Book Review: Price We Pay

2 minute read

Published:

The Price We Pay documents Marty Makary’s perspective working with American healthcare. An established physician famous for working with Atul Gawande on WHO’s surgery checklists, Makary recounts his journey discovering and addressing the disfunctions of the healthcare system. His core belief is that healthcare requires transparency in prices, performance, and transactions. He believes that accessible billing, good physician metrics, and awareness of middlemen can reduce costs, improve quality, and cut out scheming businesspeople.

Here’s the paperback and audiobook.

Utility: ⭐⭐⭐⭐ (4/5)

Writing: ⭐⭐⭐⭐ (4/5)

This book paired really nicely with Elisabeth Rosenthal’s An American Sickness. In contrast on Rosenthal’s writing style, Makary uses more personal narration, every analogy, and reference to statistics. I liked his writing more.

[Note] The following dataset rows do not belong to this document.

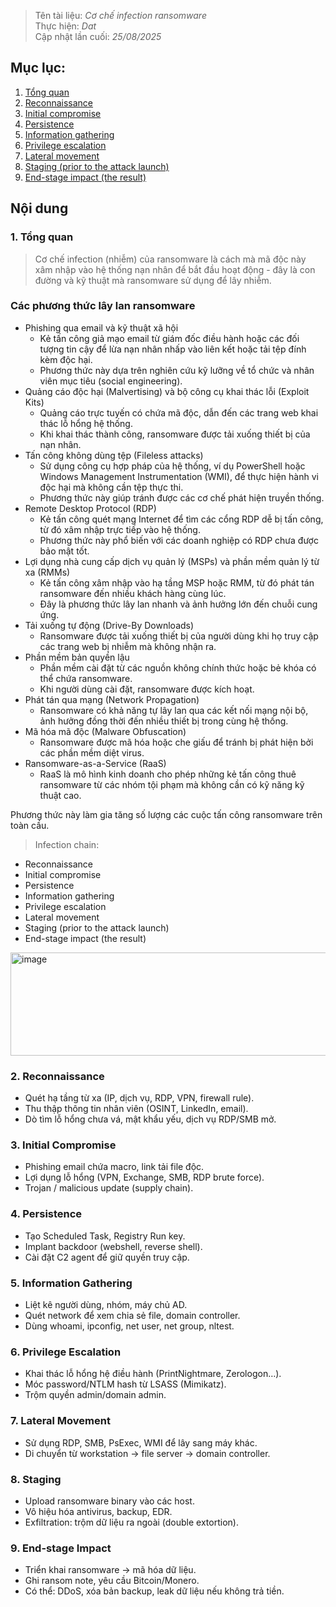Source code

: > Tên tài liệu: _Cơ chế infection ransomware_  
> Thực hiện: _Dat_  
> Cập nhật lần cuối: _25/08/2025_
## Mục lục:
1. [Tổng quan](#a)
2. [Reconnaissance](#b)
3. [Initial compromise](#c)
4. [Persistence](#d)
5. [Information gathering](#e)
6. [Privilege escalation](#f)
7. [Lateral movement](#g)
8. [Staging (prior to the attack launch)](#h)
9. [End-stage impact (the result)](#i) 

## Nội dung
<a name="a"></a>
### 1. Tổng quan
> Cơ chế infection (nhiễm) của ransomware là cách mà mã độc này xâm nhập vào hệ thống nạn nhân để bắt đầu hoạt động - đây là con đường và kỹ thuật mà ransomware sử dụng để lây nhiễm.

### Các phương thức lây lan ransomware
- Phishing qua email và kỹ thuật xã hội
  - Kẻ tấn công giả mạo email từ giám đốc điều hành hoặc các đối tượng tin cậy để lừa nạn nhân nhấp vào liên kết hoặc tải tệp đính kèm độc hại.
  - Phương thức này dựa trên nghiên cứu kỹ lưỡng về tổ chức và nhân viên mục tiêu (social engineering).
- Quảng cáo độc hại (Malvertising) và bộ công cụ khai thác lỗi (Exploit Kits)
  - Quảng cáo trực tuyến có chứa mã độc, dẫn đến các trang web khai thác lỗ hổng hệ thống.
  - Khi khai thác thành công, ransomware được tải xuống thiết bị của nạn nhân.
- Tấn công không dùng tệp (Fileless attacks)
  - Sử dụng công cụ hợp pháp của hệ thống, ví dụ PowerShell hoặc Windows Management Instrumentation (WMI), để thực hiện hành vi độc hại mà không cần tệp thực thi.
  - Phương thức này giúp tránh được các cơ chế phát hiện truyền thống.
- Remote Desktop Protocol (RDP)
  - Kẻ tấn công quét mạng Internet để tìm các cổng RDP dễ bị tấn công, từ đó xâm nhập trực tiếp vào hệ thống.
  - Phương thức này phổ biến với các doanh nghiệp có RDP chưa được bảo mật tốt.
- Lợi dụng nhà cung cấp dịch vụ quản lý (MSPs) và phần mềm quản lý từ xa (RMMs)
  - Kẻ tấn công xâm nhập vào hạ tầng MSP hoặc RMM, từ đó phát tán ransomware đến nhiều khách hàng cùng lúc.
  - Đây là phương thức lây lan nhanh và ảnh hưởng lớn đến chuỗi cung ứng.
- Tải xuống tự động (Drive-By Downloads)
  - Ransomware được tải xuống thiết bị của người dùng khi họ truy cập các trang web bị nhiễm mà không nhận ra.
- Phần mềm bản quyền lậu
  - Phần mềm cài đặt từ các nguồn không chính thức hoặc bẻ khóa có thể chứa ransomware.
  - Khi người dùng cài đặt, ransomware được kích hoạt.
- Phát tán qua mạng (Network Propagation)
  - Ransomware có khả năng tự lây lan qua các kết nối mạng nội bộ, ảnh hưởng đồng thời đến nhiều thiết bị trong cùng hệ thống.
- Mã hóa mã độc (Malware Obfuscation)
  - Ransomware được mã hóa hoặc che giấu để tránh bị phát hiện bởi các phần mềm diệt virus.
- Ransomware-as-a-Service (RaaS)
  - RaaS là mô hình kinh doanh cho phép những kẻ tấn công thuê ransomware từ các nhóm tội phạm mà không cần có kỹ năng kỹ thuật cao.

Phương thức này làm gia tăng số lượng các cuộc tấn công ransomware trên toàn cầu.
> Infection chain:
- Reconnaissance
- Initial compromise
- Persistence
- Information gathering
- Privilege escalation
- Lateral movement
- Staging (prior to the attack launch)
- End-stage impact (the result) 
<img width="1272" height="165" alt="image" src="https://github.com/user-attachments/assets/1b08a80d-f8e8-4c10-8ea3-9a2b6c76511f" />

<a name="b"></a>
### 2. Reconnaissance  
- Quét hạ tầng từ xa (IP, dịch vụ, RDP, VPN, firewall rule).  
- Thu thập thông tin nhân viên (OSINT, LinkedIn, email).  
- Dò tìm lỗ hổng chưa vá, mật khẩu yếu, dịch vụ RDP/SMB mở.  

### 3. Initial Compromise
- Phishing email chứa macro, link tải file độc.
- Lợi dụng lỗ hổng (VPN, Exchange, SMB, RDP brute force).
- Trojan / malicious update (supply chain).

### 4. Persistence 
- Tạo Scheduled Task, Registry Run key.
- Implant backdoor (webshell, reverse shell).
- Cài đặt C2 agent để giữ quyền truy cập.

### 5. Information Gathering
- Liệt kê người dùng, nhóm, máy chủ AD.
- Quét network để xem chia sẻ file, domain controller.
- Dùng whoami, ipconfig, net user, net group, nltest.

### 6. Privilege Escalation
- Khai thác lỗ hổng hệ điều hành (PrintNightmare, Zerologon…).
- Móc password/NTLM hash từ LSASS (Mimikatz).
- Trộm quyền admin/domain admin.

### 7. Lateral Movement 
- Sử dụng RDP, SMB, PsExec, WMI để lây sang máy khác.
- Di chuyển từ workstation → file server → domain controller.

### 8. Staging
- Upload ransomware binary vào các host.
- Vô hiệu hóa antivirus, backup, EDR.
- Exfiltration: trộm dữ liệu ra ngoài (double extortion).

### 9. End-stage Impact
- Triển khai ransomware → mã hóa dữ liệu.
- Ghi ransom note, yêu cầu Bitcoin/Monero.
- Có thể: DDoS, xóa bản backup, leak dữ liệu nếu không trả tiền.
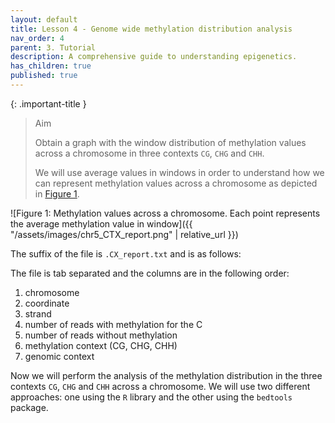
 ```yaml
---
layout: default
title: Lesson 4 - Genome wide methylation distribution analysis
nav_order: 4
parent: 3. Tutorial
description: A comprehensive guide to understanding epigenetics.
has_children: true
published: true
---
```


{: .important-title }
> Aim
>
> Obtain a graph with the window distribution of methylation values across a chromosome in three contexts `CG`, `CHG` and `CHH`.
> 
> We will use average values in windows in order to understand how we can represent methylation values across a chromosome as depicted in [Figure 1](#figure-1).


![Figure 1: Methylation values across a chromosome. Each point represents the average methylation value in window]({{ "/assets/images/chr5_CTX_report.png" | relative_url }})

<!--
# Analysis of Methylation

In this analysis, we will refer to the methylation distribution shown in [Figure 1](#figure-1-methylation-distribution).

## Figure 1: Methylation Distribution

![Methylation Distribution](path/to/your/figure.png)
-->

The suffix of the file is `.CX_report.txt` and is as follows:



The file is tab separated and the columns are in the following order:
1. chromosome
2. coordinate
3. strand
4. number of reads with methylation for the C
5. number of reads without methylation
6. methylation context (CG, CHG, CHH)
7. genomic context

Now we will perform the analysis of the methylation distribution in the three contexts `CG`, `CHG` and `CHH` across a chromosome. We will use two different approaches: one using the `R` library and the other using the `bedtools` package.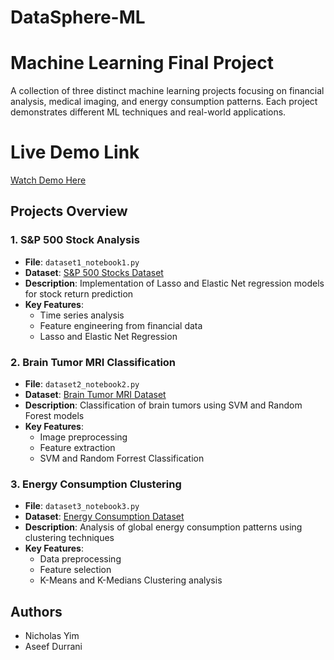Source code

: # **DataSphere-ML**

# Machine Learning Final Project

A collection of three distinct machine learning projects focusing on financial analysis, medical imaging, and energy consumption patterns. Each project demonstrates different ML techniques and real-world applications.

# **Live Demo Link**
[Watch Demo Here](https://youtu.be/74mhUgSbNKc)

## Projects Overview

### 1. S&P 500 Stock Analysis
- **File**: `dataset1_notebook1.py`
- **Dataset**: [S&P 500 Stocks Dataset](https://www.kaggle.com/datasets/andrewmvd/sp-500-stocks?select=sp500_companies.csv)
- **Description**: Implementation of Lasso and Elastic Net regression models for stock return prediction
- **Key Features**:
  - Time series analysis
  - Feature engineering from financial data
  - Lasso and Elastic Net Regression

### 2. Brain Tumor MRI Classification
- **File**: `dataset2_notebook2.py`
- **Dataset**: [Brain Tumor MRI Dataset](https://www.kaggle.com/datasets/masoudnickparvar/brain-tumor-mri-dataset/data)
- **Description**: Classification of brain tumors using SVM and Random Forest models
- **Key Features**:
  - Image preprocessing
  - Feature extraction
  - SVM and Random Forrest Classification

### 3. Energy Consumption Clustering
- **File**: `dataset3_notebook3.py`
- **Dataset**: [Energy Consumption Dataset](https://www.kaggle.com/datasets/whisperingkahuna/energy-consumption-dataset-by-our-world-in-data)
- **Description**: Analysis of global energy consumption patterns using clustering techniques
- **Key Features**:
  - Data preprocessing
  - Feature selection
  - K-Means and K-Medians Clustering analysis

## Authors
- Nicholas Yim
- Aseef Durrani
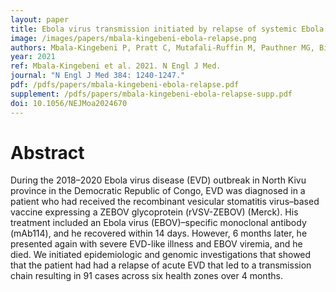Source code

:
 ```yaml
---
layout: paper
title: Ebola virus transmission initiated by relapse of systemic Ebola virus disease
image: /images/papers/mbala-kingebeni-ebola-relapse.png
authors: Mbala-Kingebeni P, Pratt C, Mutafali-Ruffin M, Pauthner MG, Bile F, Nkuba-Ndaye A, Black A, Kinganda-Lusamaki E, Faye M, Aziza A, Diagne MM, Mukadi D, White B, Hadfield J, Gangavarapu K, Bisento N, Kazadi D, Nsunda B, Akonga M, Tshiani O, Misasi J, Ploquin A, Epaso V, Sana-Paka E, N'kasar YTT, Mambu F, Edidi F, Matondo M, Bula Bula J, Diallo B, Keita M, Belizaire MRD, Fall IS, Yam A, Mulangu S, Rimion AW, Salfati E, Torkamani A, Suchard MA, Crozier I, Hensley L, Rambaut A, Faye O, Sall A, Sullivan NJ, Bedford T, Andersen KG, Wiley MR, Ahuka-Mundeke S, Muyembe Tamfum J-J.
year: 2021
ref: Mbala-Kingebeni et al. 2021. N Engl J Med.
journal: "N Engl J Med 384: 1240-1247."
pdf: /pdfs/papers/mbala-kingebeni-ebola-relapse.pdf
supplement: /pdfs/papers/mbala-kingebeni-ebola-relapse-supp.pdf
doi: 10.1056/NEJMoa2024670
---
```


# Abstract

During the 2018–2020 Ebola virus disease (EVD) outbreak in North Kivu province in the Democratic Republic of Congo, EVD was diagnosed in a patient who had received the recombinant vesicular stomatitis virus–based vaccine expressing a ZEBOV glycoprotein (rVSV-ZEBOV) (Merck). His treatment included an Ebola virus (EBOV)–specific monoclonal antibody (mAb114), and he recovered within 14 days. However, 6 months later, he presented again with severe EVD-like illness and EBOV viremia, and he died. We initiated epidemiologic and genomic investigations that showed that the patient had had a relapse of acute EVD that led to a transmission chain resulting in 91 cases across six health zones over 4 months.
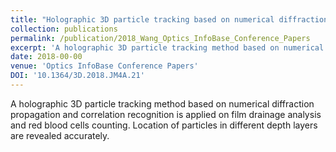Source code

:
 ```yaml
---
title: "Holographic 3D particle tracking based on numerical diffraction propagation and correlation recognition"
collection: publications
permalink: /publication/2018_Wang_Optics_InfoBase_Conference_Papers
excerpt: 'A holographic 3D particle tracking method based on numerical diffraction propagation and correlation recognition is applied on film drainage analysis and red blood cells counting. Location of particles in different depth layers are revealed accurately.'
date: 2018-00-00
venue: 'Optics InfoBase Conference Papers'
DOI: '10.1364/3D.2018.JM4A.21'
---
```

A holographic 3D particle tracking method based on numerical diffraction propagation and correlation recognition is applied on film drainage analysis and red blood cells counting. Location of particles in different depth layers are revealed accurately.
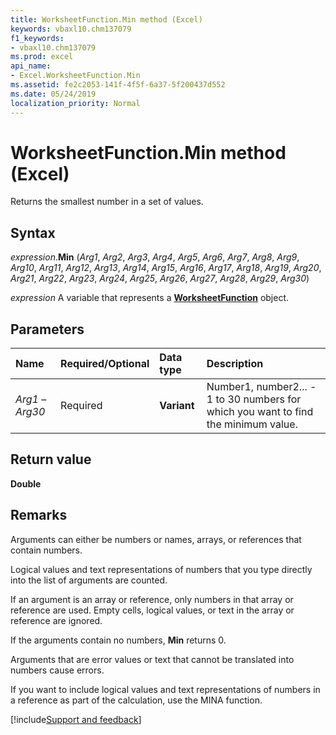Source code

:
 ```yaml
---
title: WorksheetFunction.Min method (Excel)
keywords: vbaxl10.chm137079
f1_keywords:
- vbaxl10.chm137079
ms.prod: excel
api_name:
- Excel.WorksheetFunction.Min
ms.assetid: fe2c2053-141f-4f5f-6a37-5f200437d552
ms.date: 05/24/2019
localization_priority: Normal
---
```



# WorksheetFunction.Min method (Excel)

Returns the smallest number in a set of values.


## Syntax

_expression_.**Min** (_Arg1_, _Arg2_, _Arg3_, _Arg4_, _Arg5_, _Arg6_, _Arg7_, _Arg8_, _Arg9_, _Arg10_, _Arg11_, _Arg12_, _Arg13_, _Arg14_, _Arg15_, _Arg16_, _Arg17_, _Arg18_, _Arg19_, _Arg20_, _Arg21_, _Arg22_, _Arg23_, _Arg24_, _Arg25_, _Arg26_, _Arg27_, _Arg28_, _Arg29_, _Arg30_)

_expression_ A variable that represents a **[WorksheetFunction](Excel.WorksheetFunction.md)** object.


## Parameters

|Name|Required/Optional|Data type|Description|
|:-----|:-----|:-----|:-----|
| _Arg1_ &ndash; _Arg30_|Required| **Variant**|Number1, number2... - 1 to 30 numbers for which you want to find the minimum value.|

## Return value

**Double**


## Remarks

Arguments can either be numbers or names, arrays, or references that contain numbers. 
    
Logical values and text representations of numbers that you type directly into the list of arguments are counted. 
    
If an argument is an array or reference, only numbers in that array or reference are used. Empty cells, logical values, or text in the array or reference are ignored. 
    
If the arguments contain no numbers, **Min** returns 0.
    
Arguments that are error values or text that cannot be translated into numbers cause errors.
    
If you want to include logical values and text representations of numbers in a reference as part of the calculation, use the MINA function.
    

[!include[Support and feedback](~/includes/feedback-boilerplate.md)]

The story follows an investigative journey across the country and throughout the healthcare system. As a reader, you get to experience Makary’s outrage firsthand he finds more and more examples of waste and fraud. His commentary is also very insightful.

Notes

  • A broken system can emerge from well-intentioned actors. Community “health fairs” and most “wellness” programs are expensive and useless (or even harmful). Hospital executives may not know how often they garnish patient wages.
  • Niche industries like air ambulances can charge exorbitant amounts by exploiting panicked patients, wooing over doctors, and billing insurance companies as they see fit.
  • Simple public metrics can nudge doctors towards avoiding poor practices. For Moh’s surgery, privately informing doctors of their performance (in terms of tissue blocks removed) produced a significant and lasting improvement that saved patients money.
  • Over prescription is widespread. The opioid epidemic, for example, is due in large part to outdated training and profit incentives. Often, a simple lifestyle change is the ideal prescription. Other causes include overdiagnosis, as in the case of a South Korean thyroid cancer “epidemic.”
  • A novel model of healthcare treats patients in blocks. A team of physicians and health coaches are paid a lump-sum to provide care to an entire community, all-expenses included. The model puts doctors and patients on the same team: everyone wins if they prevent disease before it arises and avoid needless expenses.
  • Middlemen throughout healthcare inflate our costs. These include insurance brokers (who present themselves as independent but receive commissions from insurance companies), pharmacy benefit managers (who mark up the price of pills), and group purchasing organizations (who have a stranglehold on medical equipment, creating a pay-to-play system for manufacturers).
  • Language matters. The official vocabulary is needlessly technical and depersonalized. We should speak from the patient’s perspective and cut the bullshit.
  • Patients should demand price transparency. Physicians and hospitals should develop measures of appropriate care. Hospitals should invest in billing systems. Health professionals of all kinds should lead the way.